TASK MATERIAL:
▶

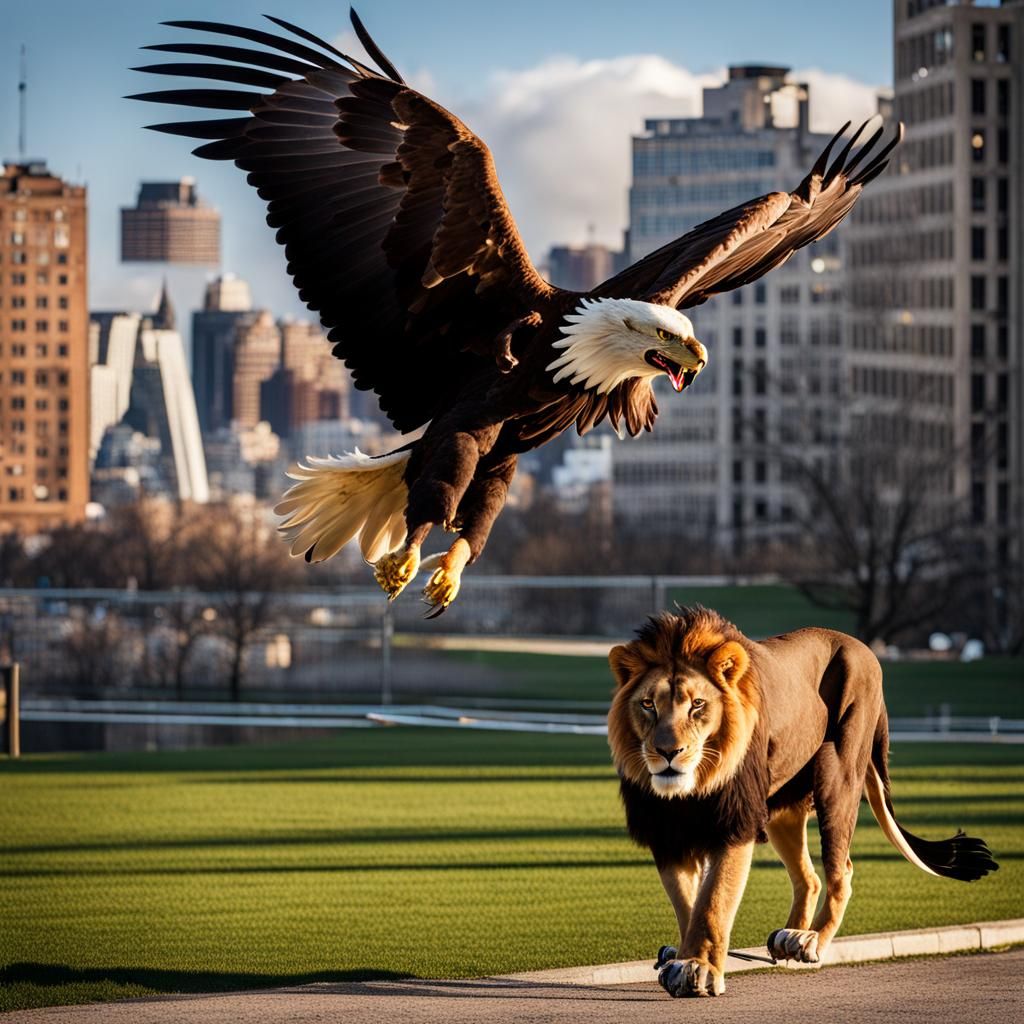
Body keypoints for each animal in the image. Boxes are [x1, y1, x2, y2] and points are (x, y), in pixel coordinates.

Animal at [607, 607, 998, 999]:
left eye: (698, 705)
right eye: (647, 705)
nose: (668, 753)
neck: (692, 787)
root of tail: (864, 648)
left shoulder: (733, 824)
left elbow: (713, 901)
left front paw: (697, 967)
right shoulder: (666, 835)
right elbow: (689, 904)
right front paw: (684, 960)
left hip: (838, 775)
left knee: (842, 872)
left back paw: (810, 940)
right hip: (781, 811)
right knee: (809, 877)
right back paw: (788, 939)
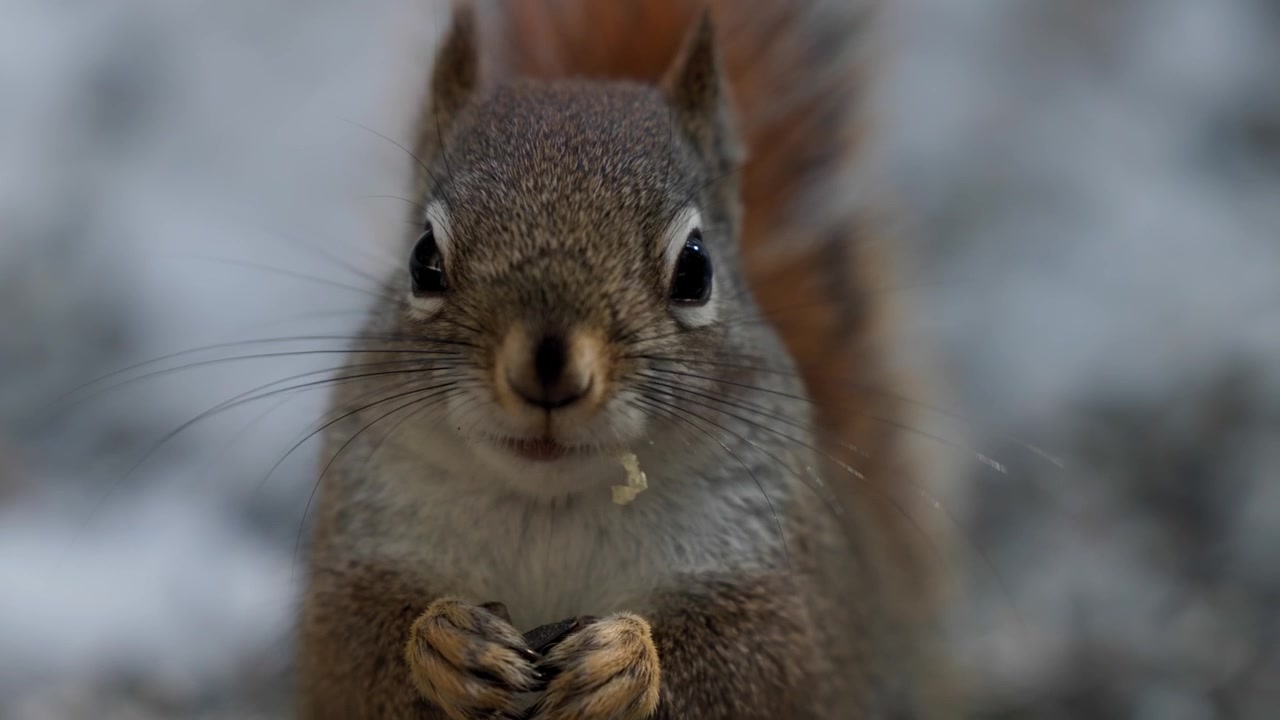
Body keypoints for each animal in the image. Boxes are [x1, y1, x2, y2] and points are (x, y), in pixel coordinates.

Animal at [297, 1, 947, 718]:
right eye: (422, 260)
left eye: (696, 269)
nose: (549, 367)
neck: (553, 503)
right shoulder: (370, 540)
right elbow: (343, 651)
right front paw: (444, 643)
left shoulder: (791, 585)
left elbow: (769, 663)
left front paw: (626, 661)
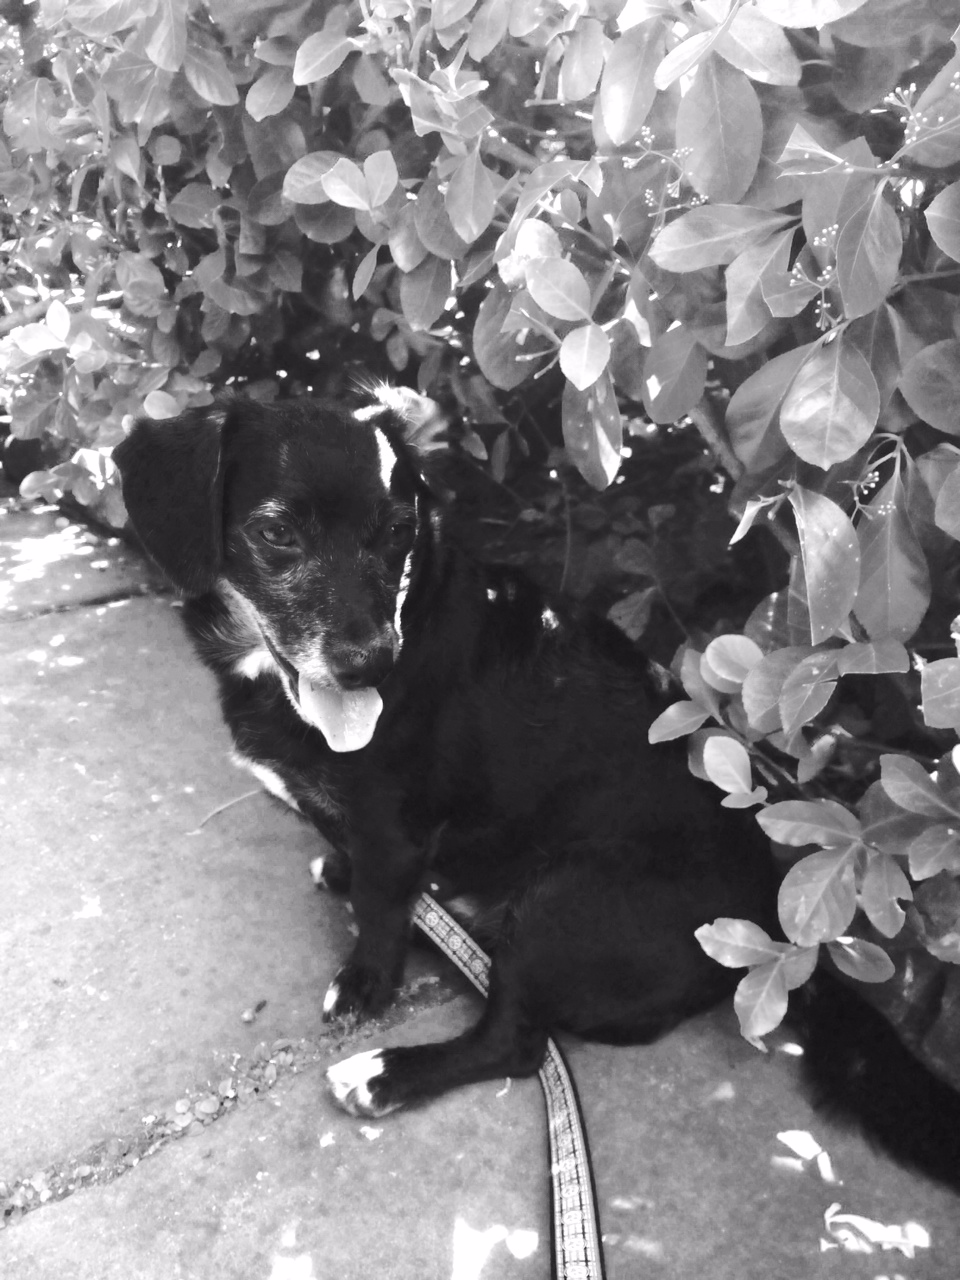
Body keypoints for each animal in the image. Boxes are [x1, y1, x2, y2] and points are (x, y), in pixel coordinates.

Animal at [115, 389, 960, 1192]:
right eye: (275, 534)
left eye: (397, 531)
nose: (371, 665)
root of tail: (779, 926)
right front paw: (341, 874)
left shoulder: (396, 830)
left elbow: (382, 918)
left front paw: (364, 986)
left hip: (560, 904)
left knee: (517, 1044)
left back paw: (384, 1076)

◀
▶

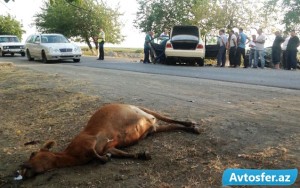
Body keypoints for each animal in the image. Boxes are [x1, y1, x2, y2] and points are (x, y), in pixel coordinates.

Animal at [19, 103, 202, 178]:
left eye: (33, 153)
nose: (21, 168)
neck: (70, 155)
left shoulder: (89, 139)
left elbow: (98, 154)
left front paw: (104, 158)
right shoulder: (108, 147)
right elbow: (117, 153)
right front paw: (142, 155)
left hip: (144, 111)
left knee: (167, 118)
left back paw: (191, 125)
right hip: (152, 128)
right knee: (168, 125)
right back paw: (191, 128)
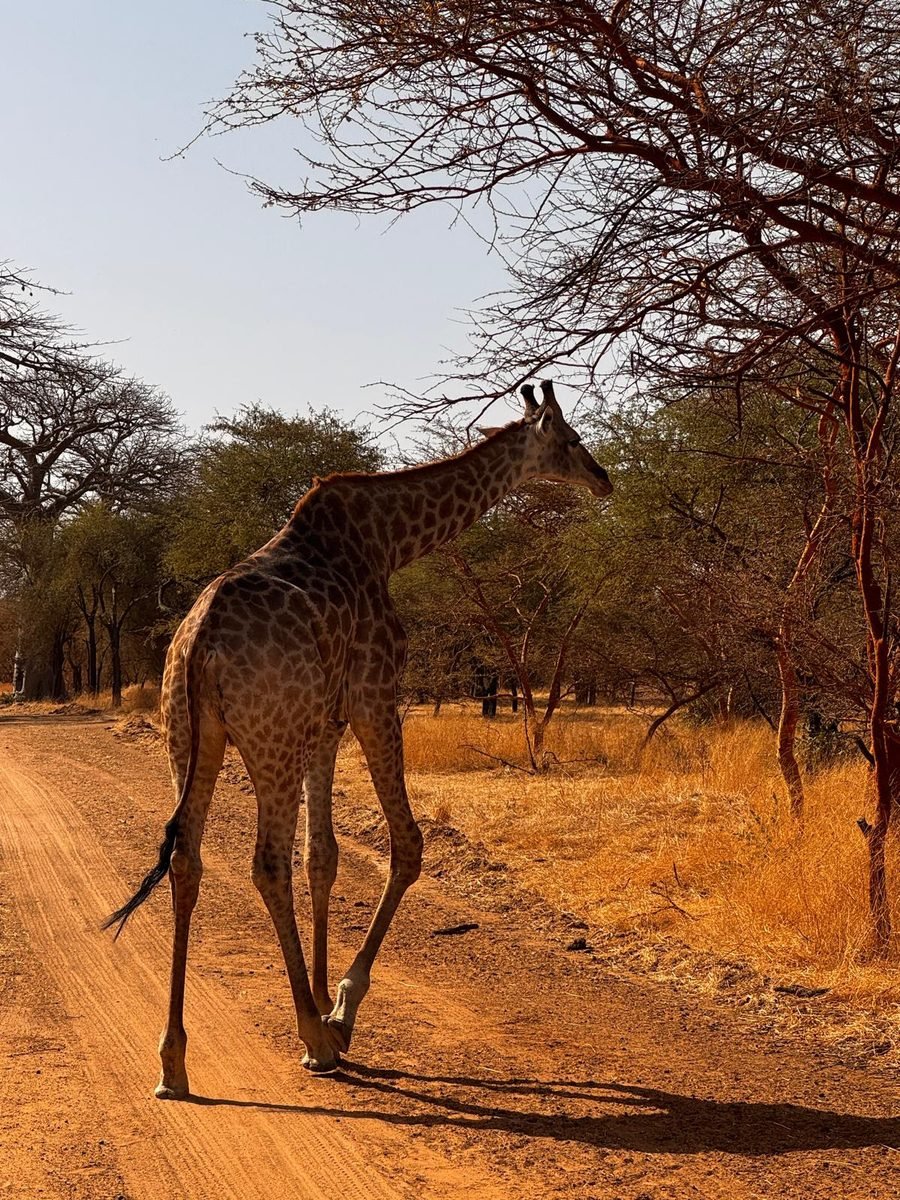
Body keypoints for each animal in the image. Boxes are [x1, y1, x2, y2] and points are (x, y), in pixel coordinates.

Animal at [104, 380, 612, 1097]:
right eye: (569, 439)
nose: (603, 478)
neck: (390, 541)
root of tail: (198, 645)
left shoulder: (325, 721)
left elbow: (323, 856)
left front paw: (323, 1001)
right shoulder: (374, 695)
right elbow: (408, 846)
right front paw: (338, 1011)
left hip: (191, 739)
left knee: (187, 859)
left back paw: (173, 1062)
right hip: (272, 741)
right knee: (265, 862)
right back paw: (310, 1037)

◀

Retype the records above, but only those lines that fall between the line containing "left hip: (191, 739)" and the line containing "right back paw: (310, 1037)", with both of those lines included, exactly as written.

left hip: (191, 739)
left knee: (187, 859)
left back paw: (173, 1062)
right hip: (272, 741)
right knee: (265, 862)
right back paw: (310, 1037)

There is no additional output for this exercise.